A novel system for generating dark-bright solitons is proposed. The system uses a PANDA ring resonator incorporated with an add/drop filter system. With resonant conditions, chaotic signals are generated from the through and drop ports of the PANDA system and then propagated in the add/drop filter system. Simulation results show that inputting Gaussian pulses in the system generates and controls highly dark-bright signals. To increase system capacity and obtain the required channel signals, we select 20, 100, and 400 μm as the radii of the add/drop filter system.
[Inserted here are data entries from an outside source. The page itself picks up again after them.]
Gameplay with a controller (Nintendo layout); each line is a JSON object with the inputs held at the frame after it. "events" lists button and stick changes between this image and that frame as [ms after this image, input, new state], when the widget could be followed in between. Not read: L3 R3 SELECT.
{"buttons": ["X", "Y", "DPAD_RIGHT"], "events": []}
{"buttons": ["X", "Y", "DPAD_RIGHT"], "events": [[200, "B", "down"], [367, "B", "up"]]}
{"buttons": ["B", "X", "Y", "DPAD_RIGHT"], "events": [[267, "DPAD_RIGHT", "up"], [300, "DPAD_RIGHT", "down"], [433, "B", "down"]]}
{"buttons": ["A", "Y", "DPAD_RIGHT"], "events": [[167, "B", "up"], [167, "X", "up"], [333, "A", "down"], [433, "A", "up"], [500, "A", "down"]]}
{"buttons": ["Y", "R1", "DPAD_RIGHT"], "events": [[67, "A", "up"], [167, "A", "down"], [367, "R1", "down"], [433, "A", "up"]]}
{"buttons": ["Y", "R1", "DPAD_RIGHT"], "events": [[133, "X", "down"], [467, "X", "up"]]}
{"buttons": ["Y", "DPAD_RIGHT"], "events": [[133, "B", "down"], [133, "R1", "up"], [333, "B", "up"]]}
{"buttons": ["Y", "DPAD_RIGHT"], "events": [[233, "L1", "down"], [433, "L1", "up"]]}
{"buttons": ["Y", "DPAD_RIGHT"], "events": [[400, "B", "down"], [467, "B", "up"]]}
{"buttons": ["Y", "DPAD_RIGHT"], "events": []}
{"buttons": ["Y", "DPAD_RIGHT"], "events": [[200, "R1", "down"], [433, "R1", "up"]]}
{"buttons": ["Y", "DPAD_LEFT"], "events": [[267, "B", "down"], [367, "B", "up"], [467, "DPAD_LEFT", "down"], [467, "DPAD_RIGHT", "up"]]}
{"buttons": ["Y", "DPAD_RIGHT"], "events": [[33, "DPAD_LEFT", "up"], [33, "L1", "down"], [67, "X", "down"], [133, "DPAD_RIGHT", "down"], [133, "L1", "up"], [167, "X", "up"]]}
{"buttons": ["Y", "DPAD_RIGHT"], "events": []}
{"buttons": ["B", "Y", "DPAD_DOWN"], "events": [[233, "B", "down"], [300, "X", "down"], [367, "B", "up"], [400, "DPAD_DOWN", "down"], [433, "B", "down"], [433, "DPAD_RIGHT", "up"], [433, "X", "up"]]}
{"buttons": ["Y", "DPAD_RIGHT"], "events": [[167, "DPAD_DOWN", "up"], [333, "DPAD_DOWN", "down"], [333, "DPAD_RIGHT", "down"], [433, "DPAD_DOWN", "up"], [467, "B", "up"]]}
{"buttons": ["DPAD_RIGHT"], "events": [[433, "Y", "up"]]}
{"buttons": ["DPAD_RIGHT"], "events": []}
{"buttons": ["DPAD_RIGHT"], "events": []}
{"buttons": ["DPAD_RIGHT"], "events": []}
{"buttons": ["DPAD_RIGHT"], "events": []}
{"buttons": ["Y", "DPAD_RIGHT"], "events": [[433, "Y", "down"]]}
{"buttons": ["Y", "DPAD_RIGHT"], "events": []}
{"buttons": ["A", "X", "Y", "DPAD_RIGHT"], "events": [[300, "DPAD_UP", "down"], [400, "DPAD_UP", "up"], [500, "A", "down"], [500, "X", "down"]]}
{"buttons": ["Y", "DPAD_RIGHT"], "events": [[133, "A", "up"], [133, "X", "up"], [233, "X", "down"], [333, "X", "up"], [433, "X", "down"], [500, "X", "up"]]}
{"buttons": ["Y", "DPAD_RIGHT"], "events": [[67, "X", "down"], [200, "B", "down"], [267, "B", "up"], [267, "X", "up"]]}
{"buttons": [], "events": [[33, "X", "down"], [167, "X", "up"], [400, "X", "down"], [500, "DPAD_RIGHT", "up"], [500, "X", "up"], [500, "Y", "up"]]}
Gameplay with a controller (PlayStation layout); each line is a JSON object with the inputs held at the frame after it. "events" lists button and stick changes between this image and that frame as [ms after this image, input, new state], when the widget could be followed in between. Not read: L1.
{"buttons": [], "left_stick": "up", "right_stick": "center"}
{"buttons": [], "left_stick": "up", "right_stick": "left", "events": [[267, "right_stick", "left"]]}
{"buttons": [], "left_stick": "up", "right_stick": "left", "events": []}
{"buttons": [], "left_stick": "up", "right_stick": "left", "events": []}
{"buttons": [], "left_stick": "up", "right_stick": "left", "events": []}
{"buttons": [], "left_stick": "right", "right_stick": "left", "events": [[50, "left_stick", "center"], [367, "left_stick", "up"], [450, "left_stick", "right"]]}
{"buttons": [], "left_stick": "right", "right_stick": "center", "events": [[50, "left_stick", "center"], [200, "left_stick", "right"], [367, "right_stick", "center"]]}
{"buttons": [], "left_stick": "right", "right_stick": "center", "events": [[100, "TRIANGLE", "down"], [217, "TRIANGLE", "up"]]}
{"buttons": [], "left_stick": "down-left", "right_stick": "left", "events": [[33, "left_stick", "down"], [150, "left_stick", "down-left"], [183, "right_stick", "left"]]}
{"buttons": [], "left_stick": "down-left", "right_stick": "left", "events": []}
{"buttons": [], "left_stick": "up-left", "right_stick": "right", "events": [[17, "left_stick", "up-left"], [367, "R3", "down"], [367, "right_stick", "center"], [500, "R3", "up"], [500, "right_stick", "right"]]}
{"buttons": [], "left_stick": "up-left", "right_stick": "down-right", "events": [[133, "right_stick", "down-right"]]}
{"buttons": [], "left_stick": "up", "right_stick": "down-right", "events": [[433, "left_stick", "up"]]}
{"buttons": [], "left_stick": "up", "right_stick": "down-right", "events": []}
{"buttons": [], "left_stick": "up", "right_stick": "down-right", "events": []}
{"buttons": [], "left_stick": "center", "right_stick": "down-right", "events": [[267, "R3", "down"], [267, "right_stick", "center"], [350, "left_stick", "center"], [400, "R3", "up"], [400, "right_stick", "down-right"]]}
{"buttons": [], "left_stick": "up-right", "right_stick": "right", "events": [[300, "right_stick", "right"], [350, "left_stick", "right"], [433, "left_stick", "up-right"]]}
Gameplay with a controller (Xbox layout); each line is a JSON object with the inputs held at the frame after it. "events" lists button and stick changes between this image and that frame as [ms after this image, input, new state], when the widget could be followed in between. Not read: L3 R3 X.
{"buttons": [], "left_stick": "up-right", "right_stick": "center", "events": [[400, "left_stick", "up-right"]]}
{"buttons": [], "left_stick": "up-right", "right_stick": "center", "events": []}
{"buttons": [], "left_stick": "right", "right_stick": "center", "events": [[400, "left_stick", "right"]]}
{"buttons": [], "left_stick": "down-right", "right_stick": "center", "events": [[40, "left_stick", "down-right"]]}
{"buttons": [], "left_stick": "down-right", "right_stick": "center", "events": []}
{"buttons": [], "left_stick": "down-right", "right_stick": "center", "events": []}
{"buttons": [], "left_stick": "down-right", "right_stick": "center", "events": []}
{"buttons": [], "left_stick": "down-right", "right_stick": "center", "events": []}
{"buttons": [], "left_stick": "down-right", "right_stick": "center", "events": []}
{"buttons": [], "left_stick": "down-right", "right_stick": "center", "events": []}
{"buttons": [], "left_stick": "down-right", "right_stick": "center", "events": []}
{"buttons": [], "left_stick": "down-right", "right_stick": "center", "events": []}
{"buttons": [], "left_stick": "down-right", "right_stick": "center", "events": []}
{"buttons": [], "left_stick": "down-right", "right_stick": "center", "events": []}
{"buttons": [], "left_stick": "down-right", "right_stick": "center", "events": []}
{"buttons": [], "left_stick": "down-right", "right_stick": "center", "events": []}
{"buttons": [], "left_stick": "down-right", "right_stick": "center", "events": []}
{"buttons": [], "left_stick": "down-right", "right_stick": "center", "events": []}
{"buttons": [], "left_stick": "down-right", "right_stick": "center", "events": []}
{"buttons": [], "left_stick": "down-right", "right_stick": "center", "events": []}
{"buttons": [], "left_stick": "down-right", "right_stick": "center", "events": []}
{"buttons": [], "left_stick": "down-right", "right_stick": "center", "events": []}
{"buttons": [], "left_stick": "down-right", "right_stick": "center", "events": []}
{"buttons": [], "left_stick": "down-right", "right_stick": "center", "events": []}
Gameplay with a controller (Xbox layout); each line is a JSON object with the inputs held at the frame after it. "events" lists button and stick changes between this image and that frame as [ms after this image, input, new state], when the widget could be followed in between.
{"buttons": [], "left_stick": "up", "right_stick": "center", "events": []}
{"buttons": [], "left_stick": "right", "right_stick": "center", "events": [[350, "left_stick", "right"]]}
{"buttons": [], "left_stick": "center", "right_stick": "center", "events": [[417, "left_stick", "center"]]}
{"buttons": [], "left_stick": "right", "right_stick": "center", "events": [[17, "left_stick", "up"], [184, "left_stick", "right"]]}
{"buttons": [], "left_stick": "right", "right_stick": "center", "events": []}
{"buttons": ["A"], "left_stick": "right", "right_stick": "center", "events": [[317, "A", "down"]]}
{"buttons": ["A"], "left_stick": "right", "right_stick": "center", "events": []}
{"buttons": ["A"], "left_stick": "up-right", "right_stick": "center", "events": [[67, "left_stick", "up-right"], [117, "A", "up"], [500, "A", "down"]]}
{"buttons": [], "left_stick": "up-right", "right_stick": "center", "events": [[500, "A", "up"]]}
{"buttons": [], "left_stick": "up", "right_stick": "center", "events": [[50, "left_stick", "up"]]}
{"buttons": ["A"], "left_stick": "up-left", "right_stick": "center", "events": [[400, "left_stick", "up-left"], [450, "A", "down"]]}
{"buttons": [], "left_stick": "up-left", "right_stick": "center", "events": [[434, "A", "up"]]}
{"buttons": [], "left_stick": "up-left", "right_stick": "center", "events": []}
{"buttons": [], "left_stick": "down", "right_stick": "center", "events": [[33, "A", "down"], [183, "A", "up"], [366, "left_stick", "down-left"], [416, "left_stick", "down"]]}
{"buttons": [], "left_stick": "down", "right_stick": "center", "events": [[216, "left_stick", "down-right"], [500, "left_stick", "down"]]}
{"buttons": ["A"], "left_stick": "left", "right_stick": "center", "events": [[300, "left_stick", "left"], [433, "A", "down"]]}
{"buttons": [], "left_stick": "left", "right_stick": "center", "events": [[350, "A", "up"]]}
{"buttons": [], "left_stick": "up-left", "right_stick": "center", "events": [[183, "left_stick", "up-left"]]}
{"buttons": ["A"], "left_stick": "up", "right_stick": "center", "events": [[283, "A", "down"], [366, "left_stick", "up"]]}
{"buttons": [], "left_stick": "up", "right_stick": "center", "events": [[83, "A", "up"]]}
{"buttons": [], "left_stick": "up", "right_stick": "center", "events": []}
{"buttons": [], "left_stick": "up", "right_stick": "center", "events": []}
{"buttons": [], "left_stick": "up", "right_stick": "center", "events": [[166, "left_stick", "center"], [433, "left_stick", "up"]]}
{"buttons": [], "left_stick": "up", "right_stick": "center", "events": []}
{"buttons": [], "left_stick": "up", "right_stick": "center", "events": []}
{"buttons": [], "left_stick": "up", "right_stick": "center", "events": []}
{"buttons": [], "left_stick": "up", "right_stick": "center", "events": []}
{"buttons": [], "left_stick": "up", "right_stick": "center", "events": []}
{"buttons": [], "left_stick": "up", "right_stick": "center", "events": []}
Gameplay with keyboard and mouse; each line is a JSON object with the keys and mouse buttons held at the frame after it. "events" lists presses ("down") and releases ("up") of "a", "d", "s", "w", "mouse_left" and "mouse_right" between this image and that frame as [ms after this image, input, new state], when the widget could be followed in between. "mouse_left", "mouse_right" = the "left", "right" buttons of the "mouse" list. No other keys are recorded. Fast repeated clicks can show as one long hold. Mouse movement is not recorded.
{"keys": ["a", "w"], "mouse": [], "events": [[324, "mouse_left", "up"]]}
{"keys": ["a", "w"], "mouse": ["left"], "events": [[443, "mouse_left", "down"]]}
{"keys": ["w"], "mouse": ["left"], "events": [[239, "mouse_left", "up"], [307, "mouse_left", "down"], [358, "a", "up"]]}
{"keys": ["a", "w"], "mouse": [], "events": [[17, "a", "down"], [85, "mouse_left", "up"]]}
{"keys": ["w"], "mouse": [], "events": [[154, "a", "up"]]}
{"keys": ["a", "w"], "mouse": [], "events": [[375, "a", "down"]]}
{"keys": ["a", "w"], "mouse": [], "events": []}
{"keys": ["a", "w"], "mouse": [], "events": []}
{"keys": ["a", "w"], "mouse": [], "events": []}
The central wavelength of input power is 1.55 μm, by which ultrashort dark-bright soliton pulses are generated. The simulation results for the wavelength-dependent soliton pulses show full widths at half maximum (FWHMs) of 2.1, 0.42, and 0.11 nm, as well as free spectral ranges (FSRs) of 5.75, 1.15, and 0.29 nm. These values correspond to 20, 100, and 400 μm, respectively. The simulated time-dependent soliton pulses have FWHMs of 8.1, 9.2, and 15.3 ps with a constant FSR of 25 ps. A maximum output power of 80 W can be obtained from the drop port of the PANDA system.